Work request » Reproduce the whole listing word for word. Leave every image out.
* * *
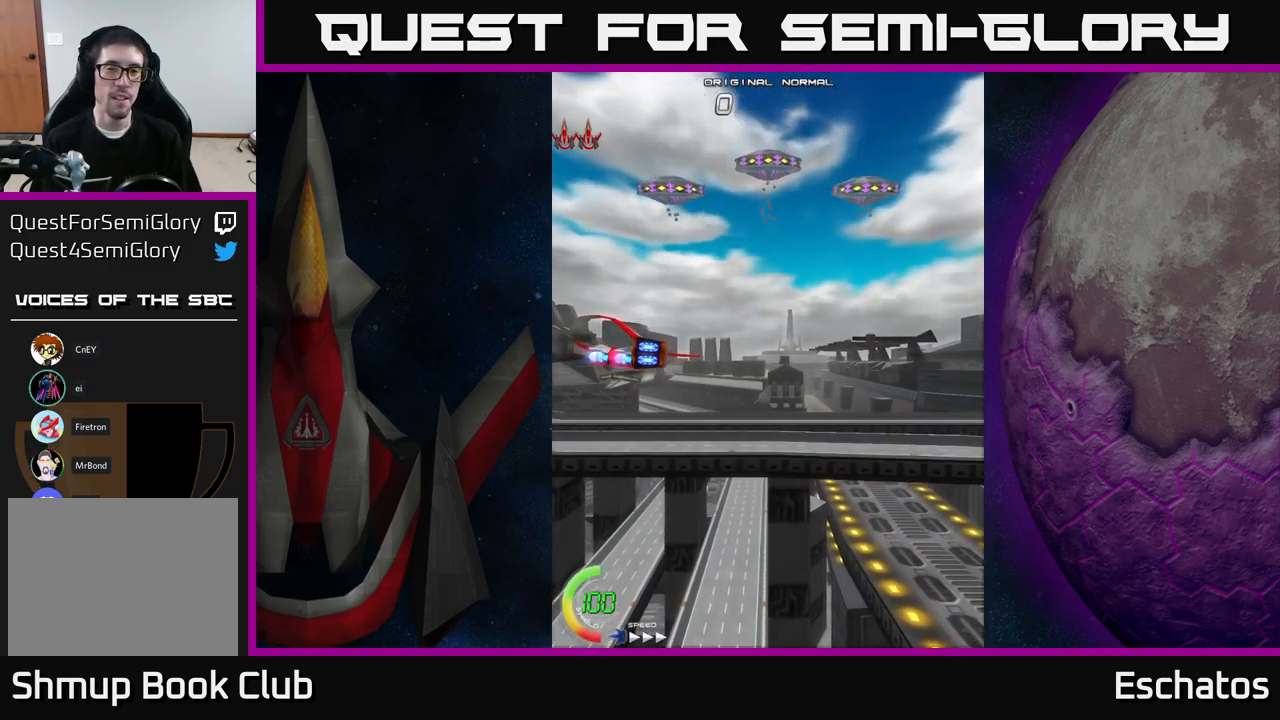
{"buttons": [], "right_stick": "center", "events": [[500, "DPAD_UP", "up"]]}
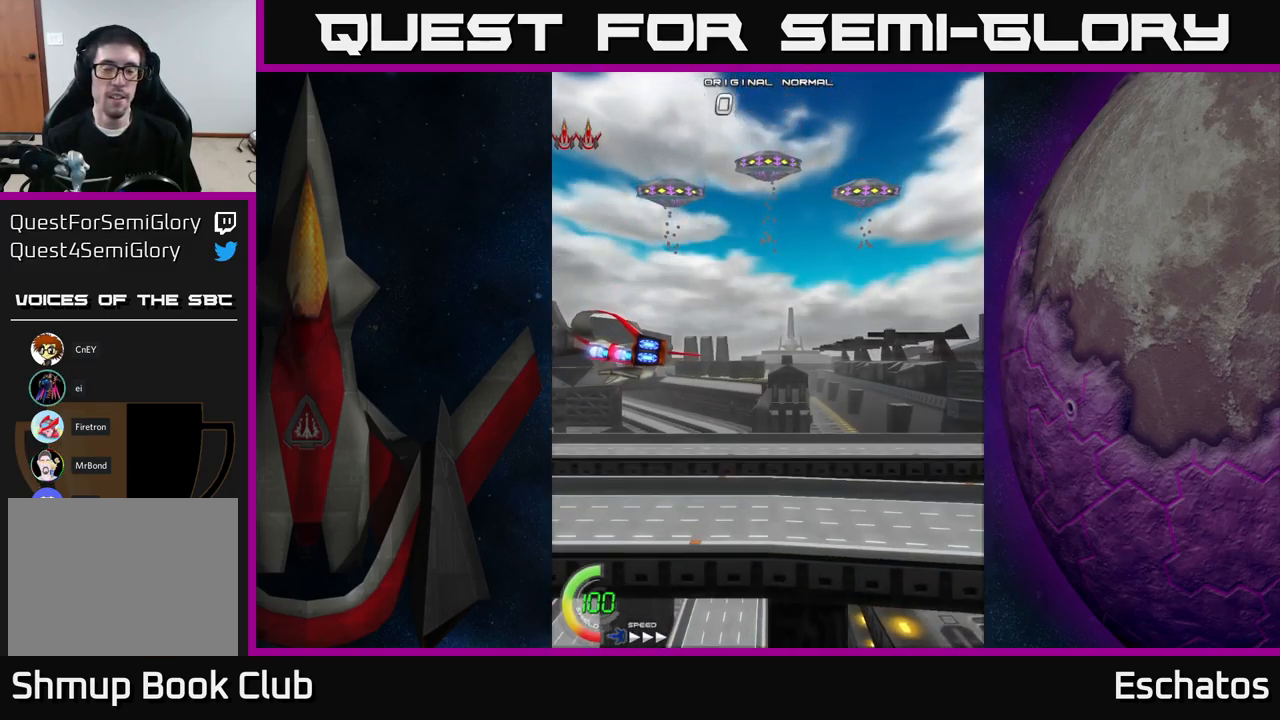
{"buttons": [], "right_stick": "center", "events": []}
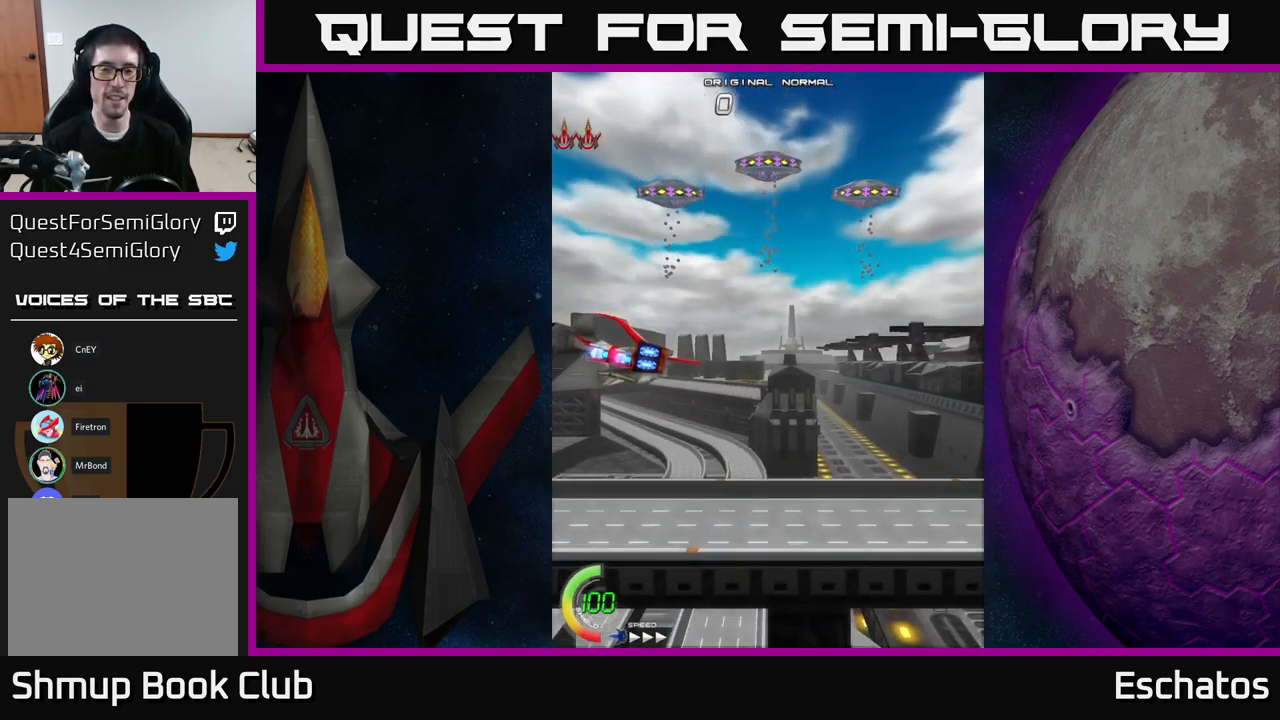
{"buttons": [], "right_stick": "center", "events": []}
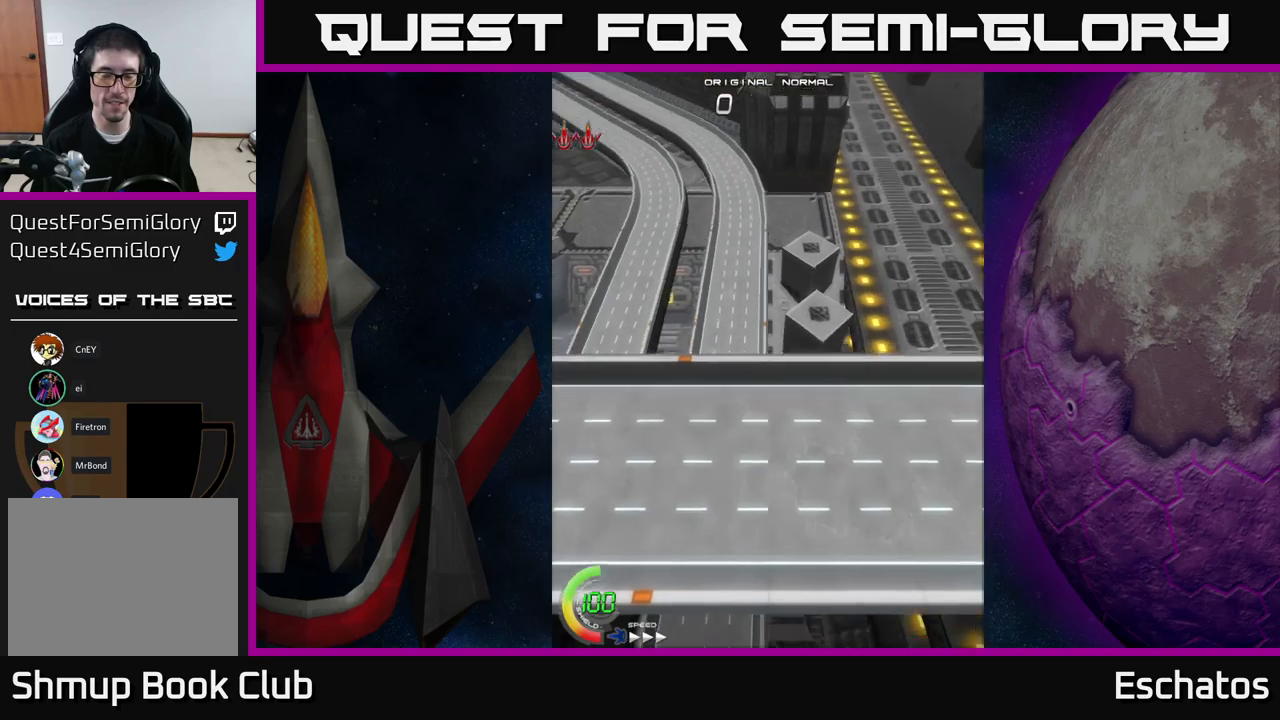
{"buttons": ["A", "DPAD_UP"], "right_stick": "center", "events": [[67, "DPAD_UP", "down"], [134, "DPAD_RIGHT", "down"], [334, "A", "down"], [417, "DPAD_RIGHT", "up"]]}
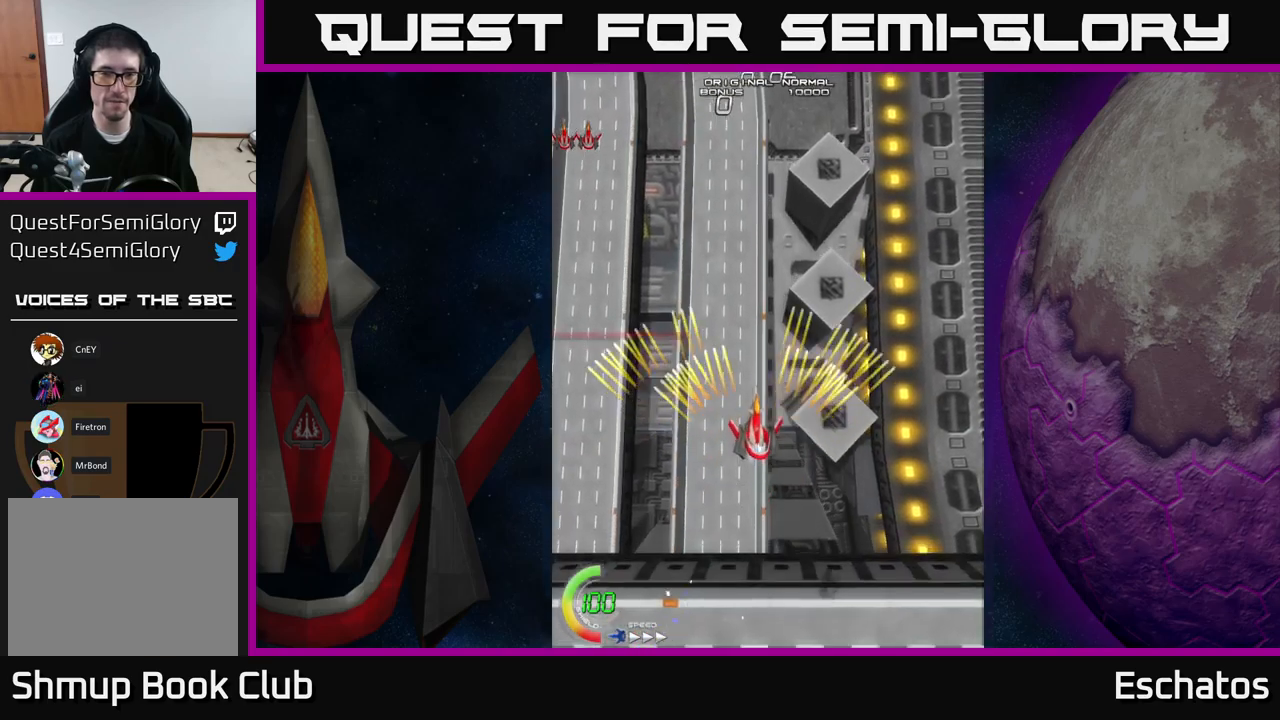
{"buttons": ["A", "DPAD_UP"], "right_stick": "center", "events": []}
* * *
Answer section »
{"buttons": [], "right_stick": "center", "events": [[500, "DPAD_UP", "up"]]}
{"buttons": [], "right_stick": "center", "events": []}
{"buttons": [], "right_stick": "center", "events": []}
{"buttons": ["A", "DPAD_UP"], "right_stick": "center", "events": [[67, "DPAD_UP", "down"], [134, "DPAD_RIGHT", "down"], [334, "A", "down"], [417, "DPAD_RIGHT", "up"]]}
{"buttons": ["A", "DPAD_UP"], "right_stick": "center", "events": []}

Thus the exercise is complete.